[start EXCERPTED RECORDS]
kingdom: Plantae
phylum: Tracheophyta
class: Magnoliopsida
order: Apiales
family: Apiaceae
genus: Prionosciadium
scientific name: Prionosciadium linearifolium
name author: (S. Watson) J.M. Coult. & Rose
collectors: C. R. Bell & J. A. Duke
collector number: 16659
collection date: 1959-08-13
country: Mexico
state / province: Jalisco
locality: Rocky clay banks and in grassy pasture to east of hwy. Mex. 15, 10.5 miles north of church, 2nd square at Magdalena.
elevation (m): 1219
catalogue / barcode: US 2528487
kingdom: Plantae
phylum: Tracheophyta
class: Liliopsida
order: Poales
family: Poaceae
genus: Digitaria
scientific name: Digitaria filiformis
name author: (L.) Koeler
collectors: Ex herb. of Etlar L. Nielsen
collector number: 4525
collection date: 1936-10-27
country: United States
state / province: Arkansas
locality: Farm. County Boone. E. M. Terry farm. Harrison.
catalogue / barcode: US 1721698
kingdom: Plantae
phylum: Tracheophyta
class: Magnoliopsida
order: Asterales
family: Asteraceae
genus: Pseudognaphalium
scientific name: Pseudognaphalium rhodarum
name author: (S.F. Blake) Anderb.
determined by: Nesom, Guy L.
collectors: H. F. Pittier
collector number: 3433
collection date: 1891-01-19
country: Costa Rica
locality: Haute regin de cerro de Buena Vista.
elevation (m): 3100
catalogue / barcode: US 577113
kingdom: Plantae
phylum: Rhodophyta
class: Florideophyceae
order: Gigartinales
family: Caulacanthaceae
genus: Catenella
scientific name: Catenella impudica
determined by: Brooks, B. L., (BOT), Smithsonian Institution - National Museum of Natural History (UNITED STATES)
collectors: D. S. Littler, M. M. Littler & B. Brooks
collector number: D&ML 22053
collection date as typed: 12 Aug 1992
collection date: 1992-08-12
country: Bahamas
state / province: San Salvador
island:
[end EXCERPTED RECORDS]
#### PROMPT
Reproduce all of the data above line for line, with nothing altered.

#### SOLUTION TO THIS TASK
kingdom: Plantae
phylum: Tracheophyta
class: Magnoliopsida
order: Apiales
family: Apiaceae
genus: Prionosciadium
scientific name: Prionosciadium linearifolium
name author: (S. Watson) J.M. Coult. & Rose
collectors: C. R. Bell & J. A. Duke
collector number: 16659
collection date: 1959-08-13
country: Mexico
state / province: Jalisco
locality: Rocky clay banks and in grassy pasture to east of hwy. Mex. 15, 10.5 miles north of church, 2nd square at Magdalena.
elevation (m): 1219
catalogue / barcode: US 2528487
kingdom: Plantae
phylum: Tracheophyta
class: Liliopsida
order: Poales
family: Poaceae
genus: Digitaria
scientific name: Digitaria filiformis
name author: (L.) Koeler
collectors: Ex herb. of Etlar L. Nielsen
collector number: 4525
collection date: 1936-10-27
country: United States
state / province: Arkansas
locality: Farm. County Boone. E. M. Terry farm. Harrison.
catalogue / barcode: US 1721698
kingdom: Plantae
phylum: Tracheophyta
class: Magnoliopsida
order: Asterales
family: Asteraceae
genus: Pseudognaphalium
scientific name: Pseudognaphalium rhodarum
name author: (S.F. Blake) Anderb.
determined by: Nesom, Guy L.
collectors: H. F. Pittier
collector number: 3433
collection date: 1891-01-19
country: Costa Rica
locality: Haute regin de cerro de Buena Vista.
elevation (m): 3100
catalogue / barcode: US 577113
kingdom: Plantae
phylum: Rhodophyta
class: Florideophyceae
order: Gigartinales
family: Caulacanthaceae
genus: Catenella
scientific name: Catenella impudica
determined by: Brooks, B. L., (BOT), Smithsonian Institution - National Museum of Natural History (UNITED STATES)
collectors: D. S. Littler, M. M. Littler & B. Brooks
collector number: D&ML 22053
collection date as typed: 12 Aug 1992
collection date: 1992-08-12
country: Bahamas
state / province: San Salvador
island:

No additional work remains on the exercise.